→ **WHAT THE TASK ASKS**:
Copy out the listing below, keeping every character as is.

→ **DATA SHOWN**:
□ □ □ □

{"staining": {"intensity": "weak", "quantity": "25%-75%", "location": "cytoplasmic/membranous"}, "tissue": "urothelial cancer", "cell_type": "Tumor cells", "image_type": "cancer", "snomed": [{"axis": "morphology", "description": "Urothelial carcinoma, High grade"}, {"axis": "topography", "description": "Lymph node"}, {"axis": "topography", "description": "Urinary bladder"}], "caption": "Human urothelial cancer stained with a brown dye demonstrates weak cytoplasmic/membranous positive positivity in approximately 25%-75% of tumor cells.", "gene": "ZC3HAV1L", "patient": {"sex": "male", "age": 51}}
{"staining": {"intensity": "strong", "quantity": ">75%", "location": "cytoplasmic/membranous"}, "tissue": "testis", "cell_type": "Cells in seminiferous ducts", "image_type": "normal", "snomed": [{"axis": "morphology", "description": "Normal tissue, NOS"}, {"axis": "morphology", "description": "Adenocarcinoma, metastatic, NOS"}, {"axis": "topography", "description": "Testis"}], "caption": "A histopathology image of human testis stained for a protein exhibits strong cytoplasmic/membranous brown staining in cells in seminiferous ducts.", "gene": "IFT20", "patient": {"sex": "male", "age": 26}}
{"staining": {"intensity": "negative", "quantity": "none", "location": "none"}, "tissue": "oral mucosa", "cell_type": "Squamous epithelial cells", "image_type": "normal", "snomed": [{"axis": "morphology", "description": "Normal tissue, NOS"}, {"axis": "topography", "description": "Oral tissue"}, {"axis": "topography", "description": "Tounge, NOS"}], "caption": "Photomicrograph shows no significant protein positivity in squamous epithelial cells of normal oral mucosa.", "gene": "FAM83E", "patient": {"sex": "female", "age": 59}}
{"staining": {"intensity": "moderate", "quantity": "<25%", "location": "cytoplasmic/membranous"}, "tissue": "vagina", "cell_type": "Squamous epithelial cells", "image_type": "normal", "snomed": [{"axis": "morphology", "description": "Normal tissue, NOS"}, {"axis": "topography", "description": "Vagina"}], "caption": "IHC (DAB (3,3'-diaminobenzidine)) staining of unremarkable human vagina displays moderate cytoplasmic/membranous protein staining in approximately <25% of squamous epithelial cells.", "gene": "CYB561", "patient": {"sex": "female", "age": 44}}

□ □ □ □

→ **RESULT**:
{"staining": {"intensity": "weak", "quantity": "25%-75%", "location": "cytoplasmic/membranous"}, "tissue": "urothelial cancer", "cell_type": "Tumor cells", "image_type": "cancer", "snomed": [{"axis": "morphology", "description": "Urothelial carcinoma, High grade"}, {"axis": "topography", "description": "Lymph node"}, {"axis": "topography", "description": "Urinary bladder"}], "caption": "Human urothelial cancer stained with a brown dye demonstrates weak cytoplasmic/membranous positive positivity in approximately 25%-75% of tumor cells.", "gene": "ZC3HAV1L", "patient": {"sex": "male", "age": 51}}
{"staining": {"intensity": "strong", "quantity": ">75%", "location": "cytoplasmic/membranous"}, "tissue": "testis", "cell_type": "Cells in seminiferous ducts", "image_type": "normal", "snomed": [{"axis": "morphology", "description": "Normal tissue, NOS"}, {"axis": "morphology", "description": "Adenocarcinoma, metastatic, NOS"}, {"axis": "topography", "description": "Testis"}], "caption": "A histopathology image of human testis stained for a protein exhibits strong cytoplasmic/membranous brown staining in cells in seminiferous ducts.", "gene": "IFT20", "patient": {"sex": "male", "age": 26}}
{"staining": {"intensity": "negative", "quantity": "none", "location": "none"}, "tissue": "oral mucosa", "cell_type": "Squamous epithelial cells", "image_type": "normal", "snomed": [{"axis": "morphology", "description": "Normal tissue, NOS"}, {"axis": "topography", "description": "Oral tissue"}, {"axis": "topography", "description": "Tounge, NOS"}], "caption": "Photomicrograph shows no significant protein positivity in squamous epithelial cells of normal oral mucosa.", "gene": "FAM83E", "patient": {"sex": "female", "age": 59}}
{"staining": {"intensity": "moderate", "quantity": "<25%", "location": "cytoplasmic/membranous"}, "tissue": "vagina", "cell_type": "Squamous epithelial cells", "image_type": "normal", "snomed": [{"axis": "morphology", "description": "Normal tissue, NOS"}, {"axis": "topography", "description": "Vagina"}], "caption": "IHC (DAB (3,3'-diaminobenzidine)) staining of unremarkable human vagina displays moderate cytoplasmic/membranous protein staining in approximately <25% of squamous epithelial cells.", "gene": "CYB561", "patient": {"sex": "female", "age": 44}}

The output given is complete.